De Europese Kaderrichtlijn Water (2003)
De Europese Kaderrichtlijn Water gaat er vanuit dat water geen gewone handelswaar is, maar een erfgoed dat moet worden beschermd en verdedigd. Het hoofddoel van de richtlijn is daarop gebaseerd. De Kaderrichtlijn Water geeft het kader voor de bescherming van landoppervlaktewater, overgangswater, kustwater en grondwater. Dat moet ertoe leiden dat: aquatische ecosystemen en gebieden die rechtstreeks afhankelijk zijn van deze ecosystemen, voor verdere achteruitgang worden behoed; emissies worden verbeterd; duurzaam gebruik van water wordt bevorderd op basis van bescherming van de beschikbare waterbronnen op lange termijn; er wordt gezorgd voor een aanzienlijke vermindering van de verontreiniging van grondwater.
Vierde Nota Waterhuishouding (Ministerie van Verkeer en Waterstaat, 1998)
De Vierde Nota Waterhuishouding geeft het kader voor het waterbeheer voor Nederland, nu en in de toekomst. De hoofddoelstelling is "een veilig en goed bewoonbaar land en het in stand houden / versterken van gezonde en veerkrachtige watersystemen, waarmee een duurzaam gebruik blijft gegarandeerd". Om de veerkracht van de watersystemen te vergroten dient de waterconservering en buffering te worden bevorderd en de afwenteling van (water-) problemen op naastgelegen gebieden te worden beperkt.
Waterbeleid in de 21e eeuw (2000)
De hoge waterstanden in de rivieren in 1995 en 1996 en de klimaatscenario's waarin naast de zeespiegelstijging ook meer en heviger buien worden voorspeld hebben geleid tot vernieuwde aandacht voor water. Nederland is met zijn lage ligging en hoge verstedelijkingsgraad kwetsbaar voor wateroverlast en de veiligheid is in de toekomst in het geding. Maar ook door de drogere zomers is er het risico van watertekorten en verdroging. De commissie "Waterbeheer 21e eeuw" heeft in opdracht van de regering duidelijk gemaakt dat we anders moeten omgaan met water en ruimte. Ruimte die nu beschikbaar is voor de bescherming tegen overstromingen en wateroverlast moet ten minste behouden blijven. De aanwezige ruimte mag niet sluipenderwijs verloren gaan bij de uitvoering van nieuwe projecten voor infrastructuur, woningbouw, landbouw of bedrijventerreinen.
Provincie Utrecht
In het Bodem-, Water- en Milieuplan 2016 - 2021 van de provincie Utrecht staat wat de provincie de komende jaren samen met haar partners wil bereiken op het gebied van bodem, water en milieu. De uitwerking van dit beleid staat beschreven in de Uitvoeringsagenda Bodem-, Water- en Milieuplan 2016 - 2021. De provincie Utrecht richt zich op het behouden en verbeteren van een aantrekkelijk woon-, werk- en leefklimaat.
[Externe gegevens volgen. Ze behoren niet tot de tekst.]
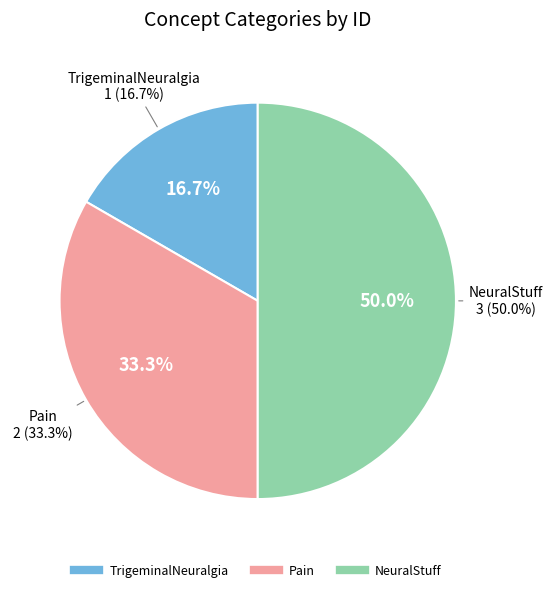

Which has a higher value, NeuralStuff or TrigeminalNeuralgia?

NeuralStuff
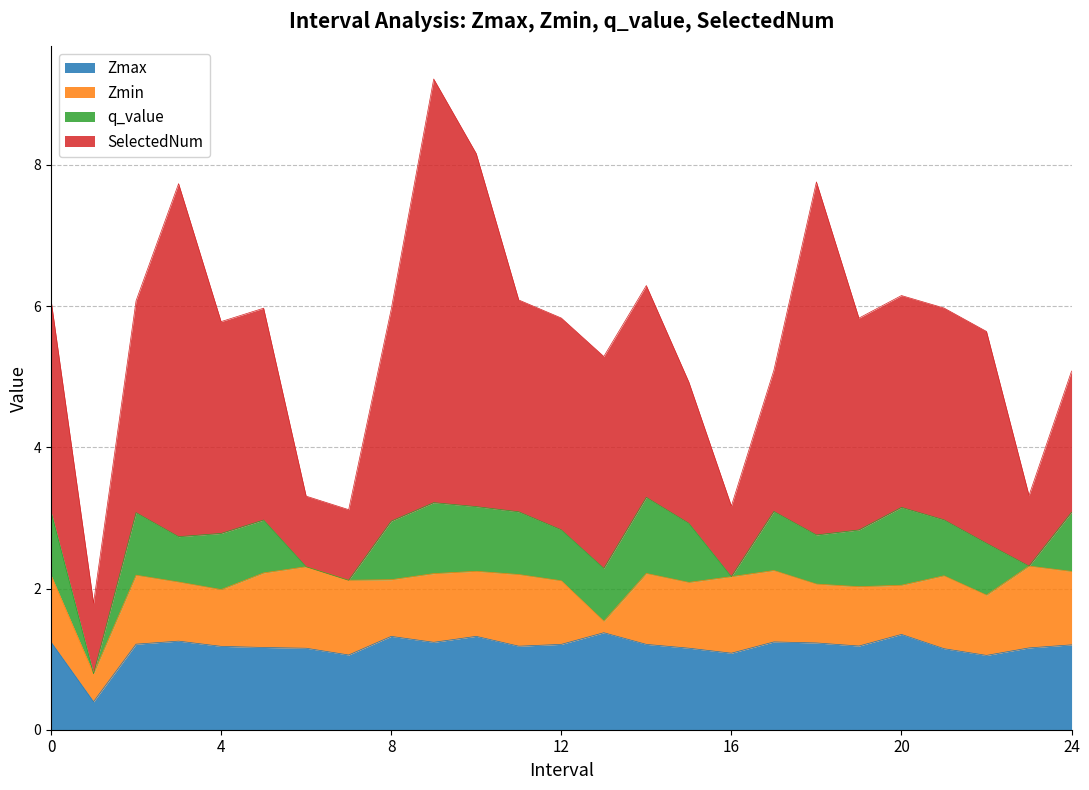

List the labels in order of SelectedNum value, smallest first.

1, 6, 7, 16, 23, 15, 17, 24, 0, 2, 4, 5, 8, 11, 12, 13, 14, 19, 20, 21, 22, 3, 10, 18, 9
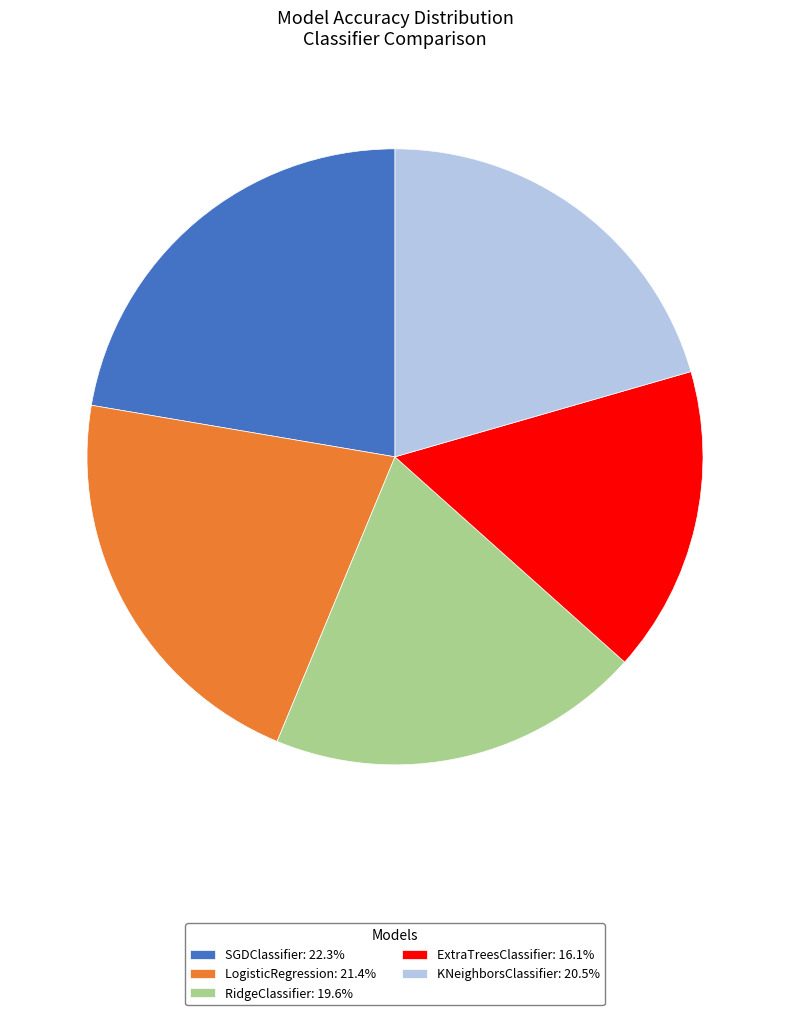

How many segments does this pie chart have?

5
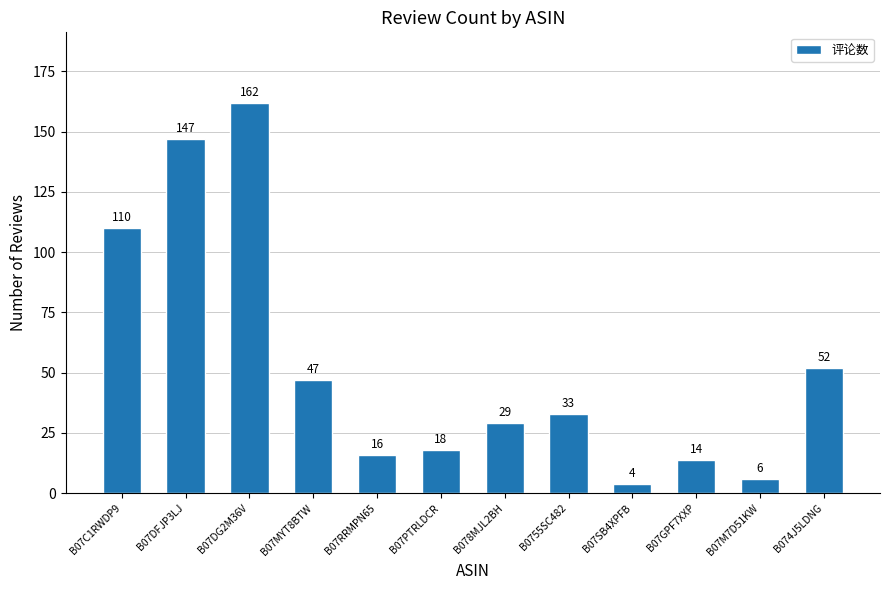

At which category does the chart reach its minimum across all series?

B07SB4XPFB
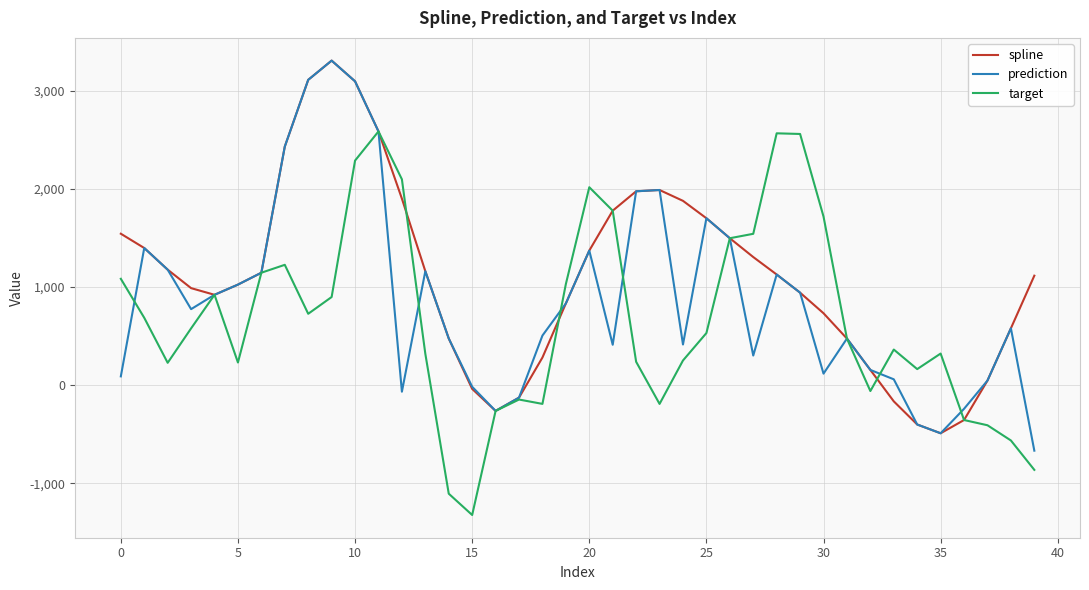

List the series in order of their overall mean, highest first.

spline, prediction, target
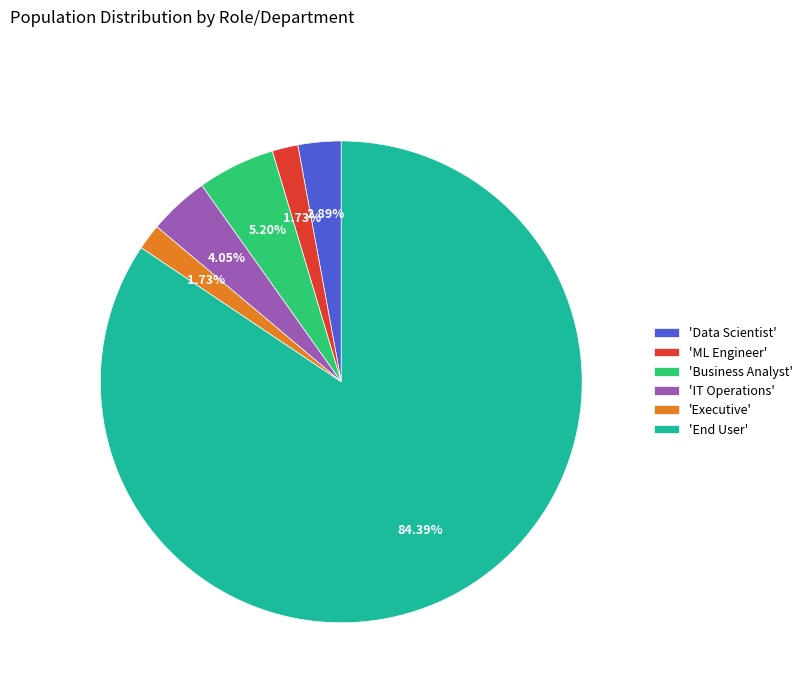

Combined, do 'Executive' and 'ML Engineer' account for over 50%?

No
De provincie Utrecht acht een duurzaam en robuust watersysteem nodig voor het waarborgen van een aantrekkelijke woon-, werk- en leefomgeving. Op basis van een toekomstverkenning onderscheidt de provincie drie hoofdthema's:
De provincie ontwikkelt in samenwerking met de waterschappen duurzame, robuuste watersystemen, die extreme situaties zoals langdurige droogte en een teveel aan water kunnen opvangen. Deze worden gerealiseerd door in de verschillende gebieden op de lange termijn in te zetten.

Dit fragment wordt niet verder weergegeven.